Glenn and I have a paramedic student with us, which means I let the student have the first IV attempt on each call. I am a little upset that I have a rider today because yesterday I missed my first IV in almost six weeks. It was on a seizure patient who had no veins, and whom I really didn’t even need to stick because we were just a couple of blocks away from the hospital, but I went for it and missed. Then I had an elderly woman on Coumadin, a blood thinner, who was having a mild episode of shortness of breath. She had a palpable AC. I went for it and went right through it. I was so pissed off at missing it that I went for the left AC and went right through it again. When I wheeled her into the hospital they saw me and said you have bloods for us of course, which I always do, but I had to say, with the sadness of Casey at bat after his big whiff in Mudville, “I don’t even have a line.”
Although I got a line later in the day, I still needed to build back my confidence. I was worried I was going to start throwing up air balls and clanking them off the rim. Doubt was creeping into me. I feared a slump—a run of bad luck.
We are sent to a lar
ge insurance company for a diabetic. They lead us into the building and through a cavernous open atrium. At each turn a guard in a sport coat and tie, holding a walkie-talkie, points where to go. They take us up in the freight elevator. We are led into a room where we find two more security guards and three nurses and a clerk who is sitting in a chair.
“He is a diabetic,” the nurse tells me. “We did a finger stick that came out at ten, and we gave him some glucose, but he’s still a little combative. You’re familiar with glucose?”
“Yes,” I say.
I size up the situation. The paramedic student is evaluating the clerk, who at first seems calm but then starts talking irrationally and won’t let the student take his blood pressure.
“We have glucagon,” the nurse says, referring to a drug that can be given intramuscularly.
“I want a line,” I say, “He needs some dextrose. That ought to bring him around.”
The student goes aggressively for the line. He missed an AC earlier in the day, but instead of shying away from another attempt, he goes right for it. Earlier he had missed a fair-sized AC on the left arm. I’d then put on a tourniquet and a great AC had popped up on the right, which I drilled but felt no great satisfaction because it was so big.
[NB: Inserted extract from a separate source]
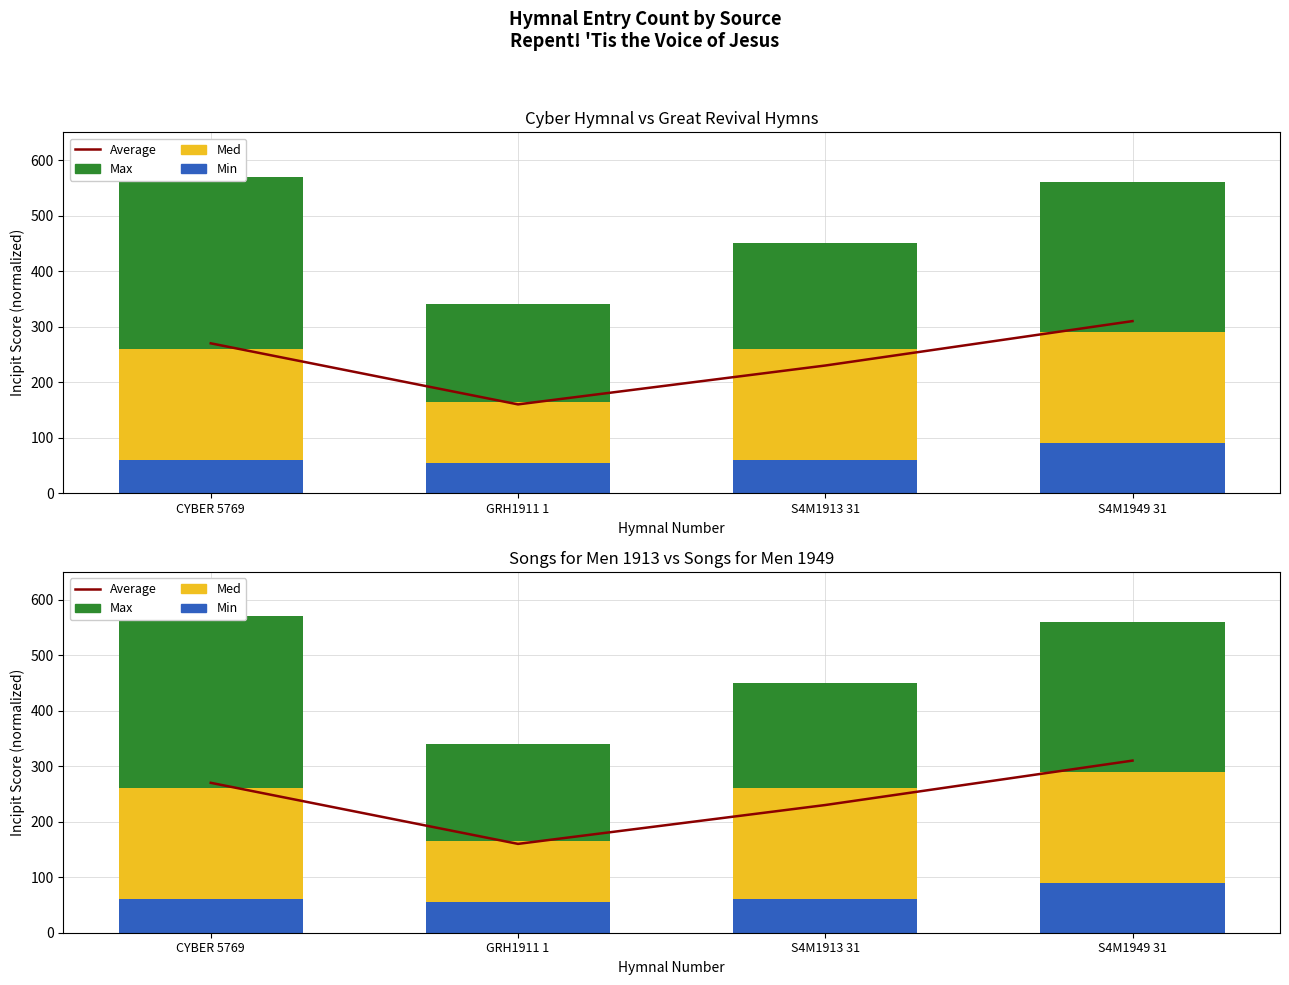

At CYBER 5769, list the series in order from largest to smallest.

Max, Average, Med, Min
Glenn helps him find a vein, and while Glenn and the guards hold the man, the student goes after it with an eighteen. He gets the flashback, but it does not advance well. When he goes to draw bloods, it blows.
The man is flailing his arms about and swearing up a storm, so I say, “All right, we’ll give him some glucagon.”
I draw that up and stick it in his shoulder.
I have never given it before and am expecting an instant reaction, but the change is barely perceptible. I will read later that it can take up to twenty minutes to work.
“Let’s go for a line again,” I say.
While Glenn and the student look in the left arm, I put a tourniquet on the right. A beautiful AC pops up.